ProjeQtOr is an Open Source project management software. The acronym stands for Quality based Project Organizer, as the software offers quality management features like indicators, alerts and workflow.  Until 2013 it was called Project'Or RIA (Project Organizer Rich Internet Application). It is used as a free alternative to proprietary software in French administration, managing 450 projects for 75 projects managers.

Features offered are, as synthesized by "Find The Best" and "I love free software":
 Management of tasks and milestones
 Work and Teams Management
 Incident Management with bug tracking
 Multi-Projects Management
 Deployment of resources on a project only when necessary
 Storing all project documents in one space
 Risks Management
 Managing budgets and expenses
 Collaborative Web Architecture
 Multi-platforms (Windows, Linux)

Technically ProjeQtOr relies on PHP with a MySQL or PostgreSQL database and the Apache web server.
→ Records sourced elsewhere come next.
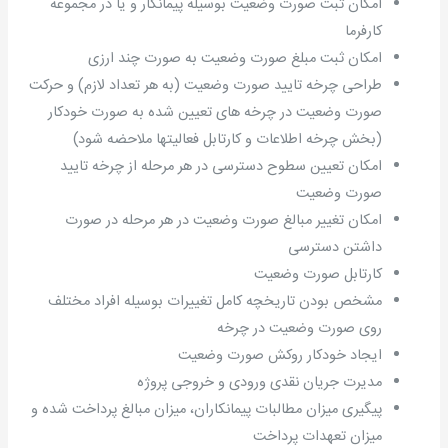
امکان ثبت صورت وضعیت بوسیله پیمانکار و یا در مجموعه
کارفرما
امکان ثبت مبلغ صورت وضعیت به صورت چند ارزی
طراحی چرخه تایید صورت وضعیت (به هر تعداد لازم) و حرکت
صورت وضعیت در چرخه های تعیین شده به صورت خودکار
(بخش چرخه اطلاعات و کارتابل فعالیتها ملاحضه شود)
امکان تعیین سطوح دسترسی در هر مرحله از چرخه تایید
صورت وضعیت
امکان تغییر مبالغ صورت وضعیت در هر مرحله در صورت
داشتن دسترسی
کارتابل صورت وضعیت
مشخص بودن تاریخچه کامل تغییرات بوسیله افراد مختلف
روی صورت وضعیت در چرخه
ایجاد خودکار روکش صورت وضعیت
مدیرت جریان نقدی ورودی و خروجی پروژه
پیگیری میزان مطالبات پیمانکاران، میزان مبالغ پرداخت شده و
میزان تعهدات پرداخت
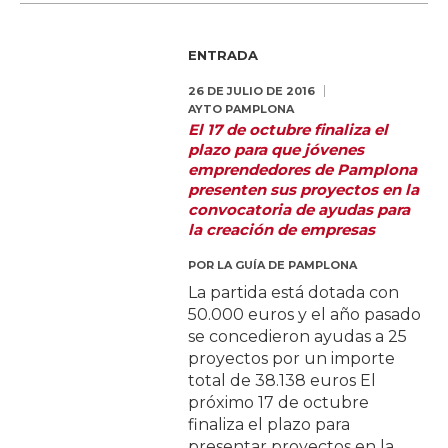
ENTRADA
26 DE JULIO DE 2016
AYTO PAMPLONA
El 17 de octubre finaliza el
plazo para que jóvenes
emprendedores de Pamplona
presenten sus proyectos en la
convocatoria de ayudas para
la creación de empresas
POR
LA GUÍA DE PAMPLONA
La partida está dotada con
50.000 euros y el año pasado
se concedieron ayudas a 25
proyectos por un importe
total de 38.138 euros El
próximo 17 de octubre
finaliza el plazo para
presentar proyectos en la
In the book "Démarche et outil de gestion de portefeuille de projets informatiques"  (approach and tool for project portfolio management), this tool is proposed as a credible free alternative to the proprietary software "Genius Project" (distributed by IBM).

Project sources are available on SourceForge.
Distribution license is GPL V3.
On editor's website, change history shows of a major release about every 2 months since July 2010.

ProjeQtOr is listed as well in AlternativeTo among other valid alternatives.